Breakdown: Why we're breaking heat records, and when we'll see relief

MEMPHIS, TN (WMC) - A strong ridge of high pressure remains in control of the weather in the Southeastern U.S. and the Mid-South.

Warm and mainly dry air associated with the system allowed temperatures to exceed record limits Monday. The high temperature in Memphis reached 93 degrees breaking the previous record (91) for May 14 set back in 1988.

Records were also either tied or broken in Jonesboro, Arkansas; Tupelo, Mississippi; and Jackson, Tennessee.

More record heat is expected Tuesday afternoon as the hot and mainly dry pattern continues.

One exception Tuesday will be a slight chance of a few afternoon showers or storms developing. Gulf moisture is increasing and with the daytime heating, a few showers or storms can't be ruled out.

Rain chances will increase Tuesday night into Wednesday but this will be due to a very weak cold front and upper-level low moving into the area.

The front will not pass completely through the Mid-South but it should make its way to the Mississippi River, which will trigger scattered showers for much of the Mid-South Tuesday night through Wednesday.

The front is expected to then stall over the area and drift slightly north accompanied by a steady flow of Gulf moisture south of the front. This will keep rain and possibly a few thunderstorms in the area for much of the day Thursday into Thursday night.

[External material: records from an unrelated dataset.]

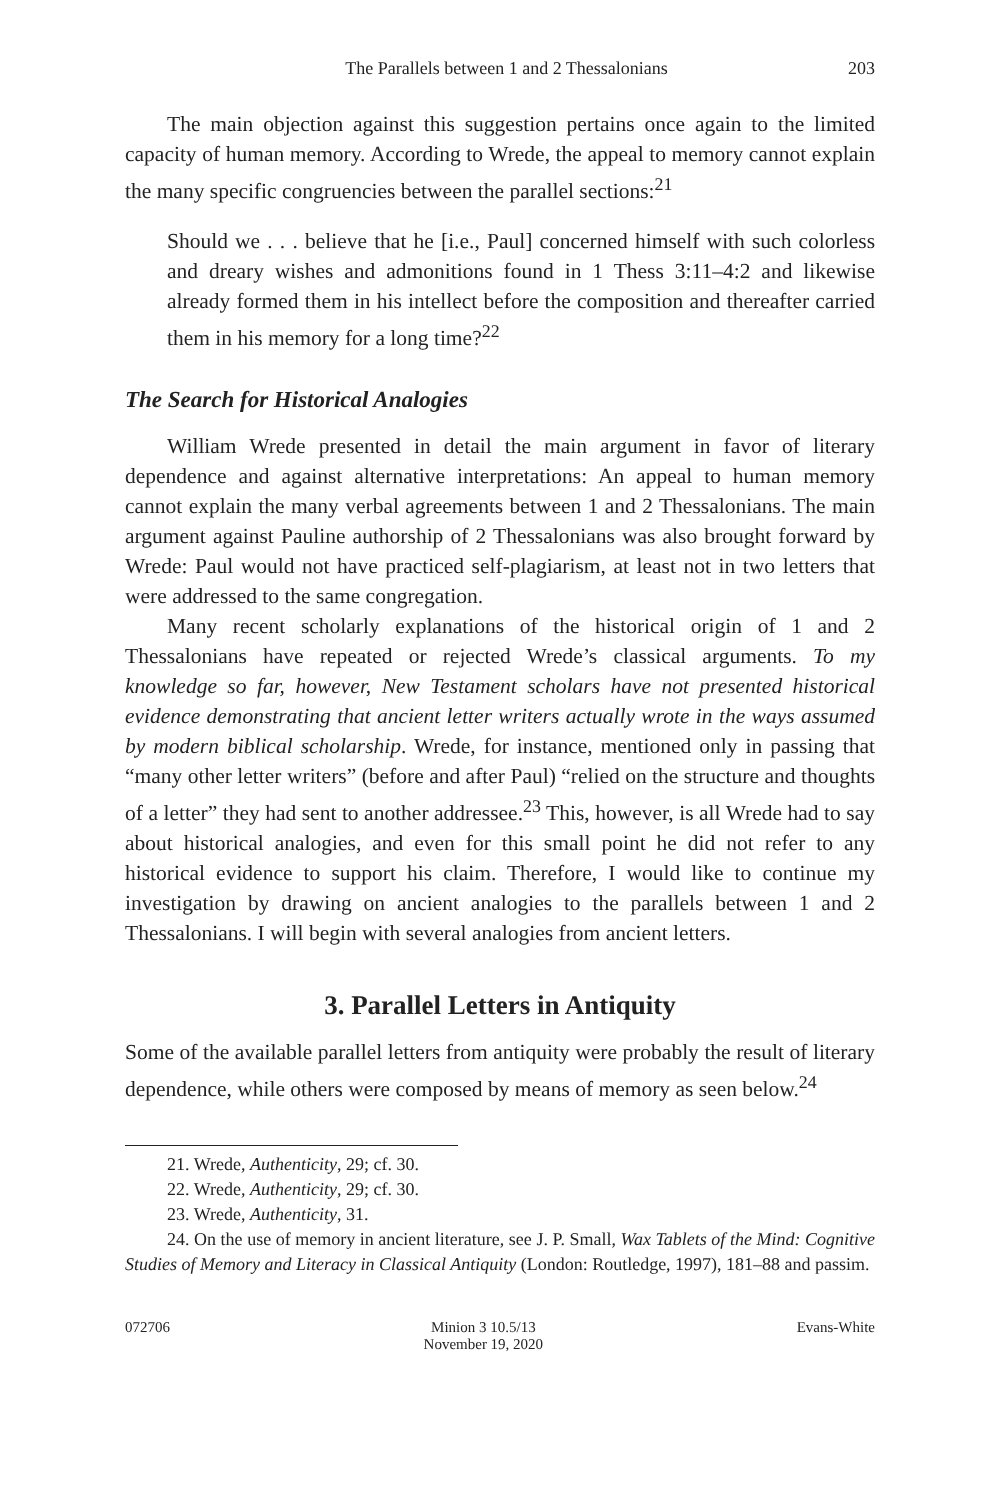The Parallels between 1 and 2 Thessalonians 203
The main objection against this suggestion pertains once again to the limited capacity of human memory. According to Wrede, the appeal to memory cannot explain the many specific congruencies between the parallel sections:<sup>21</sup>
Should we . . . believe that he [i.e., Paul] concerned himself with such colorless and dreary wishes and admonitions found in 1 Thess 3:11–4:2 and likewise already formed them in his intellect before the composition and thereafter carried them in his memory for a long time?<sup>22</sup>
The Search for Historical Analogies
William Wrede presented in detail the main argument in favor of literary dependence and against alternative interpretations: An appeal to human memory cannot explain the many verbal agreements between 1 and 2 Thessalonians. The main argument against Pauline authorship of 2 Thessalonians was also brought forward by Wrede: Paul would not have practiced self-plagiarism, at least not in two letters that were addressed to the same congregation.
Many recent scholarly explanations of the historical origin of 1 and 2 Thessalonians have repeated or rejected Wrede’s classical arguments. To my knowledge so far, however, New Testament scholars have not presented historical evidence demonstrating that ancient letter writers actually wrote in the ways assumed by modern biblical scholarship. Wrede, for instance, mentioned only in passing that “many other letter writers” (before and after Paul) “relied on the structure and thoughts of a letter” they had sent to another addressee.<sup>23</sup> This, however, is all Wrede had to say about historical analogies, and even for this small point he did not refer to any historical evidence to support his claim. Therefore, I would like to continue my investigation by drawing on ancient analogies to the parallels between 1 and 2 Thessalonians. I will begin with several analogies from ancient letters.
3. Parallel Letters in Antiquity
Some of the available parallel letters from antiquity were probably the result of literary dependence, while others were composed by means of memory as seen below.<sup>24</sup>
21. Wrede, Authenticity, 29; cf. 30.
22. Wrede, Authenticity, 29; cf. 30.
23. Wrede, Authenticity, 31.
24. On the use of memory in ancient literature, see J. P. Small, Wax Tablets of the Mind: Cognitive Studies of Memory and Literacy in Classical Antiquity (London: Routledge, 1997), 181–88 and passim.
072706 Minion 3 10.5/13
November 19, 2020
Evans-White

The front will then continue lifting north which will allow warmer and drier air to filter in from the southwest. There will still be a slight chance of a few showers or storms Friday but most of the Mid-South will be warm, muggy, and mainly dry.

This, in turn, will push temperatures above average for the end of the week and the warm-up will continue into the weekend as highs climb back into the lower 90s and bringing the possibility of more record highs being tied or broken.  And that's the breakdown.